Task details. Scan the material below for the word "Total", then copy every line in which it appears.

◇ ◇ ◇ ◇ ◇

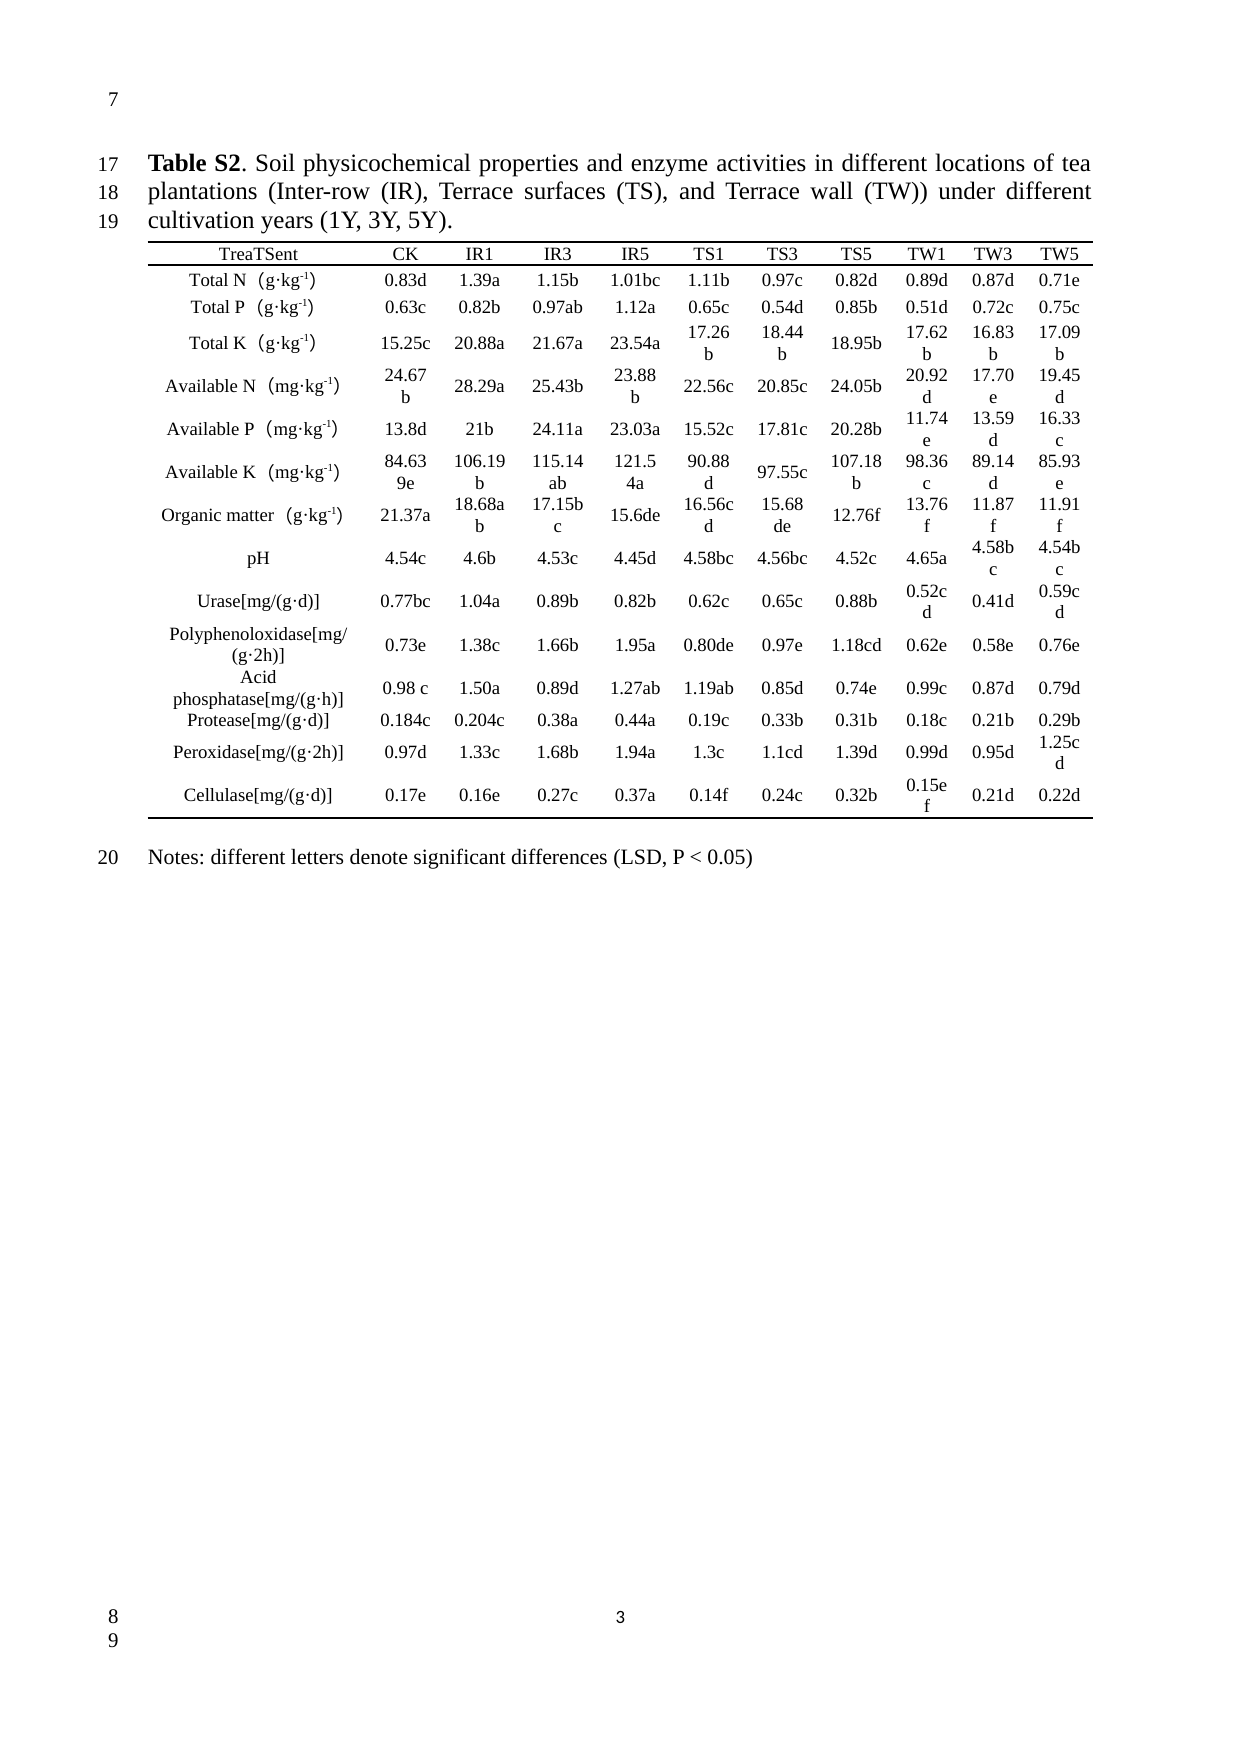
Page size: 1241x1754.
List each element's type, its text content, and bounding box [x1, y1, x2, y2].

table_cell 16.83b [960, 321, 1026, 364]
table_cell 13.59d [960, 407, 1026, 450]
table_cell 0.15ef [894, 774, 960, 817]
table_cell 115.14ab [517, 450, 598, 493]
table_cell 1.38c [442, 623, 517, 666]
table_cell 0.19c [672, 709, 745, 731]
table_cell 1.50a [442, 666, 517, 709]
table_header IR1 [442, 243, 517, 264]
table_cell 24.67b [369, 364, 442, 407]
table_header TW1 [894, 243, 960, 264]
table_cell 0.74e [819, 666, 893, 709]
table_cell 107.18b [819, 450, 893, 493]
table_cell 0.44a [598, 709, 672, 731]
table_cell Total N（g·kg-1） [148, 266, 369, 294]
table_header TW3 [960, 243, 1026, 264]
table_cell 20.85c [745, 364, 819, 407]
table_cell 0.16e [442, 774, 517, 817]
table_cell 0.21d [960, 774, 1026, 817]
table_cell 0.82b [598, 580, 672, 623]
table_cell 0.37a [598, 774, 672, 817]
table_cell 0.80de [672, 623, 745, 666]
table_cell 0.204c [442, 709, 517, 731]
table_header IR3 [517, 243, 598, 264]
table_cell Total K（g·kg-1） [148, 321, 369, 364]
table_cell 12.76f [819, 493, 893, 536]
table_cell 0.89b [517, 580, 598, 623]
table_cell 0.87d [960, 266, 1026, 294]
table_cell 0.41d [960, 580, 1026, 623]
table_cell 24.05b [819, 364, 893, 407]
table_cell Polyphenoloxidase[mg/(g·2h)] [148, 623, 369, 666]
table_cell 0.85b [819, 294, 893, 321]
table_cell 0.72c [960, 294, 1026, 321]
table_cell 16.56cd [672, 493, 745, 536]
table_cell 0.75c [1026, 294, 1092, 321]
table_cell 0.21b [960, 709, 1026, 731]
table_cell 0.51d [894, 294, 960, 321]
table_cell 0.62e [894, 623, 960, 666]
table_cell 24.11a [517, 407, 598, 450]
table_cell 0.54d [745, 294, 819, 321]
table_cell 85.93e [1026, 450, 1092, 493]
table_cell 4.54c [369, 536, 442, 579]
table_cell pH [148, 536, 369, 579]
table_cell 84.639e [369, 450, 442, 493]
table_cell 15.6de [598, 493, 672, 536]
table_cell 19.45d [1026, 364, 1092, 407]
table_cell 1.12a [598, 294, 672, 321]
table_cell 11.74e [894, 407, 960, 450]
table_cell 4.56bc [745, 536, 819, 579]
table_cell 4.52c [819, 536, 893, 579]
table_cell 0.82d [819, 266, 893, 294]
text Notes: different letters denote significant differences (LSD, P < 0.05)Table S3. The study analyzed the topological characteristics of bacterial community co-occurrence networks in three types of soil: Inter-row (IR), Terrace surfaces (TS), and Terrace wall (TW), under different tea cultivation durations (1Y, 3Y, 5Y). [148, 234, 1092, 241]
table_cell 4.58bc [672, 536, 745, 579]
table_cell 0.88b [819, 580, 893, 623]
table_cell 0.59cd [1026, 580, 1092, 623]
table_cell 17.62b [894, 321, 960, 364]
table_cell Available N（mg·kg-1） [148, 364, 369, 407]
table_cell 16.33c [1026, 407, 1092, 450]
table_cell 15.25c [369, 321, 442, 364]
table_cell 106.19b [442, 450, 517, 493]
table_cell 25.43b [517, 364, 598, 407]
text Table S2. Soil physicochemical properties and enzyme activities in different locations of tea plantations (Inter-row (IR), Terrace surfaces (TS), and Terrace wall (TW)) under different cultivation years (1Y, 3Y, 5Y). [148, 148, 1092, 234]
table_header TW5 [1026, 243, 1092, 264]
table_cell 0.17e [369, 774, 442, 817]
table_cell 98.36c [894, 450, 960, 493]
table_cell 0.77bc [369, 580, 442, 623]
table_cell 0.31b [819, 709, 893, 731]
table_cell 17.15bc [517, 493, 598, 536]
table_cell 0.95d [960, 731, 1026, 774]
table_cell 1.19ab [672, 666, 745, 709]
table_cell 11.91f [1026, 493, 1092, 536]
table_cell 17.26b [672, 321, 745, 364]
table_cell 0.97ab [517, 294, 598, 321]
table_cell Peroxidase[mg/(g·2h)] [148, 731, 369, 774]
table_cell 17.81c [745, 407, 819, 450]
table_cell Organic matter（g·kg-1） [148, 493, 369, 536]
table_cell 1.04a [442, 580, 517, 623]
table_cell 0.65c [672, 294, 745, 321]
table_cell 0.99d [894, 731, 960, 774]
table_cell 21.37a [369, 493, 442, 536]
table_cell Acid phosphatase[mg/(g·h)] [148, 666, 369, 709]
table_cell 18.68ab [442, 493, 517, 536]
table_cell 1.3c [672, 731, 745, 774]
table_cell 13.76f [894, 493, 960, 536]
table_cell Total P（g·kg-1） [148, 294, 369, 321]
table_cell 0.71e [1026, 266, 1092, 294]
table_cell 4.54bc [1026, 536, 1092, 579]
table_cell 97.55c [745, 450, 819, 493]
table_cell 1.94a [598, 731, 672, 774]
table_cell 1.27ab [598, 666, 672, 709]
table_cell 4.58bc [960, 536, 1026, 579]
text Notes: different letters denote significant differences (LSD, P < 0.05)Table S3. The study analyzed the topological characteristics of bacterial community co-occurrence networks in three types of soil: Inter-row (IR), Terrace surfaces (TS), and Terrace wall (TW), under different tea cultivation durations (1Y, 3Y, 5Y). [148, 819, 1092, 869]
table_cell 1.11b [672, 266, 745, 294]
table_cell 0.38a [517, 709, 598, 731]
table_cell Cellulase[mg/(g·d)] [148, 774, 369, 817]
table_header TS5 [819, 243, 893, 264]
table_cell 0.63c [369, 294, 442, 321]
table_cell 0.97d [369, 731, 442, 774]
table_cell 23.03a [598, 407, 672, 450]
table_header TreaTSent [148, 243, 369, 264]
table_cell 4.45d [598, 536, 672, 579]
table_cell 0.33b [745, 709, 819, 731]
table_cell 17.09b [1026, 321, 1092, 364]
table_cell 0.98 c [369, 666, 442, 709]
table_cell 18.95b [819, 321, 893, 364]
table_cell 1.39d [819, 731, 893, 774]
table_cell 1.33c [442, 731, 517, 774]
table_cell 0.82b [442, 294, 517, 321]
table_cell 0.85d [745, 666, 819, 709]
table_cell 0.24c [745, 774, 819, 817]
table_cell 89.14d [960, 450, 1026, 493]
table_cell 0.62c [672, 580, 745, 623]
table_cell 20.88a [442, 321, 517, 364]
table_cell 0.52cd [894, 580, 960, 623]
table_header TS1 [672, 243, 745, 264]
table_cell 1.66b [517, 623, 598, 666]
table_cell 0.184c [369, 709, 442, 731]
table_cell 23.54a [598, 321, 672, 364]
table_cell Available K（mg·kg-1） [148, 450, 369, 493]
table_cell 0.87d [960, 666, 1026, 709]
table_header CK [369, 243, 442, 264]
table_cell 21.67a [517, 321, 598, 364]
table_header TS3 [745, 243, 819, 264]
table_cell 0.29b [1026, 709, 1092, 731]
table_cell 28.29a [442, 364, 517, 407]
table_cell 15.68de [745, 493, 819, 536]
table_cell 90.88d [672, 450, 745, 493]
table_cell 0.79d [1026, 666, 1092, 709]
table_cell 0.58e [960, 623, 1026, 666]
table_cell 0.14f [672, 774, 745, 817]
table_cell 0.65c [745, 580, 819, 623]
table_cell 1.18cd [819, 623, 893, 666]
table_cell Urase[mg/(g·d)] [148, 580, 369, 623]
table_cell 0.27c [517, 774, 598, 817]
table_cell 0.32b [819, 774, 893, 817]
table_cell 22.56c [672, 364, 745, 407]
table_cell 1.95a [598, 623, 672, 666]
table_cell 18.44b [745, 321, 819, 364]
table_cell 0.99c [894, 666, 960, 709]
table_cell 4.6b [442, 536, 517, 579]
table_cell 4.53c [517, 536, 598, 579]
table_cell 21b [442, 407, 517, 450]
table_cell 1.25cd [1026, 731, 1092, 774]
table_cell 1.15b [517, 266, 598, 294]
table_cell Available P（mg·kg-1） [148, 407, 369, 450]
table_cell 20.28b [819, 407, 893, 450]
table_cell 0.73e [369, 623, 442, 666]
table_cell 0.89d [894, 266, 960, 294]
table_cell Protease[mg/(g·d)] [148, 709, 369, 731]
table_cell 15.52c [672, 407, 745, 450]
table_cell 1.68b [517, 731, 598, 774]
table_header IR5 [598, 243, 672, 264]
table_cell 0.89d [517, 666, 598, 709]
table_cell 0.83d [369, 266, 442, 294]
table_cell 0.18c [894, 709, 960, 731]
table_cell 11.87f [960, 493, 1026, 536]
table_cell 0.22d [1026, 774, 1092, 817]
table_cell 0.97c [745, 266, 819, 294]
table_cell 20.92d [894, 364, 960, 407]
table_cell 1.39a [442, 266, 517, 294]
table_cell 4.65a [894, 536, 960, 579]
table_cell 13.8d [369, 407, 442, 450]
table_cell 1.01bc [598, 266, 672, 294]
table_cell 17.70e [960, 364, 1026, 407]
table_cell 0.97e [745, 623, 819, 666]
table_cell 23.88b [598, 364, 672, 407]
table_cell 121.54a [598, 450, 672, 493]
table_cell 1.1cd [745, 731, 819, 774]
table_cell 0.76e [1026, 623, 1092, 666]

◇ ◇ ◇ ◇ ◇

Answer.
table_cell Total N（g·kg-1） [148, 266, 369, 294]
table_cell Total K（g·kg-1） [148, 321, 369, 364]
table_cell Total P（g·kg-1） [148, 294, 369, 321]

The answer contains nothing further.